▶ [Stated task]:
Recast all the data below as a Markdown table with two columns, Row and Line, giving each non-blank line its own numbered row.

==== Dataset entries

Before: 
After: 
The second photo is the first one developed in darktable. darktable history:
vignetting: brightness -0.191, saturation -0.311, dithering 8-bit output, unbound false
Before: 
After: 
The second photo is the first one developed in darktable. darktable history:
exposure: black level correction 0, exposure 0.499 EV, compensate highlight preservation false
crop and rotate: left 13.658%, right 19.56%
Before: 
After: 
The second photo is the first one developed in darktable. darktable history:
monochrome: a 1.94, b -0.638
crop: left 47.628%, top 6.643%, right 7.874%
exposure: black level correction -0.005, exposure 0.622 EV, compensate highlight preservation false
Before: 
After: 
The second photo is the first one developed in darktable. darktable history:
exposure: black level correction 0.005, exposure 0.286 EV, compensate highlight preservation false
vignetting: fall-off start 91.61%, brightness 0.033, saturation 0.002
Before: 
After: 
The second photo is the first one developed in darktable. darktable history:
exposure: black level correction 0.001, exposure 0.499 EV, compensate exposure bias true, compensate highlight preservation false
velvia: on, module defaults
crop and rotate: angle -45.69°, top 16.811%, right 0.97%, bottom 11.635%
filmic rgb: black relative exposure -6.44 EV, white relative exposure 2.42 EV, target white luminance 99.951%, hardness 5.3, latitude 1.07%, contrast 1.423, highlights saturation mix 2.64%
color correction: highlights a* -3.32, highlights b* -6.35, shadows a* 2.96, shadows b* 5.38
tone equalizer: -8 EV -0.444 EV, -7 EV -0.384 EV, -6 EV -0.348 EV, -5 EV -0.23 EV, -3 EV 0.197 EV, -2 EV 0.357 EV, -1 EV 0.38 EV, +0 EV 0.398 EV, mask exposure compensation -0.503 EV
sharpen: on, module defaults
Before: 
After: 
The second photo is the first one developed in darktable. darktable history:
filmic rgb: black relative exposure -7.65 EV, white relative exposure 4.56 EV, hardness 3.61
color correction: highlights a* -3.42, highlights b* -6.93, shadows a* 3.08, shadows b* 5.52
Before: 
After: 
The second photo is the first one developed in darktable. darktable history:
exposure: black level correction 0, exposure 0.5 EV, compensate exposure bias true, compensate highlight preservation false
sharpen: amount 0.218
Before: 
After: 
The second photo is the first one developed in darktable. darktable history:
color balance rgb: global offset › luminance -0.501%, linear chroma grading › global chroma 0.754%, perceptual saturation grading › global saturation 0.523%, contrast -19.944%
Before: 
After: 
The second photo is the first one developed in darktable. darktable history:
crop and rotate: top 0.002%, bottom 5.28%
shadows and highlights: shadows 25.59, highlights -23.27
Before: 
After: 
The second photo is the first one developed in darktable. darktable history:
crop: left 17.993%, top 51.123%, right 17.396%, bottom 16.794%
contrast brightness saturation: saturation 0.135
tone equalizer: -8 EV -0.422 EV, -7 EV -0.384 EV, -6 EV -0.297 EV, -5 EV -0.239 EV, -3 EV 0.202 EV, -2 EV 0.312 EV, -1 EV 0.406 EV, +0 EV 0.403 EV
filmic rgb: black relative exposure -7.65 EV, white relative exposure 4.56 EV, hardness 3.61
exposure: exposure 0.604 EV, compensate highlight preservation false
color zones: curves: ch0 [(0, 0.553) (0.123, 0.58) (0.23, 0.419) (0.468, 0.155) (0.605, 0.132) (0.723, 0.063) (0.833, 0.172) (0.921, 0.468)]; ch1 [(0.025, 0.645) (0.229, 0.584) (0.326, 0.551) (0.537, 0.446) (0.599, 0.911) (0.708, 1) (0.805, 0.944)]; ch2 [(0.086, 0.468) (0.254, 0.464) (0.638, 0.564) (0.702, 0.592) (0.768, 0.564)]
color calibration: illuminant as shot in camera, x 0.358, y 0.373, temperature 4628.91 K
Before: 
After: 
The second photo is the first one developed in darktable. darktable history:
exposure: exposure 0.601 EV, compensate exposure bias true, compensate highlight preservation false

========

▶ [Solution to the problem]:
| Row | Line |
|---|---|
| 1 | Before:  |
| 2 | After:  |
| 3 | The second photo is the first one developed in darktable. darktable history: |
| 4 | vignetting: brightness -0.191, saturation -0.311, dithering 8-bit output, unbound false |
| 5 | Before:  |
| 6 | After:  |
| 7 | The second photo is the first one developed in darktable. darktable history: |
| 8 | exposure: black level correction 0, exposure 0.499 EV, compensate highlight preservation false |
| 9 | crop and rotate: left 13.658%, right 19.56% |
| 10 | Before:  |
| 11 | After:  |
| 12 | The second photo is the first one developed in darktable. darktable history: |
| 13 | monochrome: a 1.94, b -0.638 |
| 14 | crop: left 47.628%, top 6.643%, right 7.874% |
| 15 | exposure: black level correction -0.005, exposure 0.622 EV, compensate highlight preservation false |
| 16 | Before:  |
| 17 | After:  |
| 18 | The second photo is the first one developed in darktable. darktable history: |
| 19 | exposure: black level correction 0.005, exposure 0.286 EV, compensate highlight preservation false |
| 20 | vignetting: fall-off start 91.61%, brightness 0.033, saturation 0.002 |
| 21 | Before:  |
| 22 | After:  |
| 23 | The second photo is the first one developed in darktable. darktable history: |
| 24 | exposure: black level correction 0.001, exposure 0.499 EV, compensate exposure bias true, compensate highlight preservation false |
| 25 | velvia: on, module defaults |
| 26 | crop and rotate: angle -45.69°, top 16.811%, right 0.97%, bottom 11.635% |
| 27 | filmic rgb: black relative exposure -6.44 EV, white relative exposure 2.42 EV, target white luminance 99.951%, hardness 5.3, latitude 1.07%, contrast 1.423, highlights saturation mix 2.64% |
| 28 | color correction: highlights a* -3.32, highlights b* -6.35, shadows a* 2.96, shadows b* 5.38 |
| 29 | tone equalizer: -8 EV -0.444 EV, -7 EV -0.384 EV, -6 EV -0.348 EV, -5 EV -0.23 EV, -3 EV 0.197 EV, -2 EV 0.357 EV, -1 EV 0.38 EV, +0 EV 0.398 EV, mask exposure compensation -0.503 EV |
| 30 | sharpen: on, module defaults |
| 31 | Before:  |
| 32 | After:  |
| 33 | The second photo is the first one developed in darktable. darktable history: |
| 34 | filmic rgb: black relative exposure -7.65 EV, white relative exposure 4.56 EV, hardness 3.61 |
| 35 | color correction: highlights a* -3.42, highlights b* -6.93, shadows a* 3.08, shadows b* 5.52 |
| 36 | Before:  |
| 37 | After:  |
| 38 | The second photo is the first one developed in darktable. darktable history: |
| 39 | exposure: black level correction 0, exposure 0.5 EV, compensate exposure bias true, compensate highlight preservation false |
| 40 | sharpen: amount 0.218 |
| 41 | Before:  |
| 42 | After:  |
| 43 | The second photo is the first one developed in darktable. darktable history: |
| 44 | color balance rgb: global offset › luminance -0.501%, linear chroma grading › global chroma 0.754%, perceptual saturation grading › global saturation 0.523%, contrast -19.944% |
| 45 | Before:  |
| 46 | After:  |
| 47 | The second photo is the first one developed in darktable. darktable history: |
| 48 | crop and rotate: top 0.002%, bottom 5.28% |
| 49 | shadows and highlights: shadows 25.59, highlights -23.27 |
| 50 | Before:  |
| 51 | After:  |
| 52 | The second photo is the first one developed in darktable. darktable history: |
| 53 | crop: left 17.993%, top 51.123%, right 17.396%, bottom 16.794% |
| 54 | contrast brightness saturation: saturation 0.135 |
| 55 | tone equalizer: -8 EV -0.422 EV, -7 EV -0.384 EV, -6 EV -0.297 EV, -5 EV -0.239 EV, -3 EV 0.202 EV, -2 EV 0.312 EV, -1 EV 0.406 EV, +0 EV 0.403 EV |
| 56 | filmic rgb: black relative exposure -7.65 EV, white relative exposure 4.56 EV, hardness 3.61 |
| 57 | exposure: exposure 0.604 EV, compensate highlight preservation false |
| 58 | color zones: curves: ch0 [(0, 0.553) (0.123, 0.58) (0.23, 0.419) (0.468, 0.155) (0.605, 0.132) (0.723, 0.063) (0.833, 0.172) (0.921, 0.468)]; ch1 [(0.025, 0.645) (0.229, 0.584) (0.326, 0.551) (0.537, 0.446) (0.599, 0.911) (0.708, 1) (0.805, 0.944)]; ch2 [(0.086, 0.468) (0.254, 0.464) (0.638, 0.564) (0.702, 0.592) (0.768, 0.564)] |
| 59 | color calibration: illuminant as shot in camera, x 0.358, y 0.373, temperature 4628.91 K |
| 60 | Before:  |
| 61 | After:  |
| 62 | The second photo is the first one developed in darktable. darktable history: |
| 63 | exposure: exposure 0.601 EV, compensate exposure bias true, compensate highlight preservation false |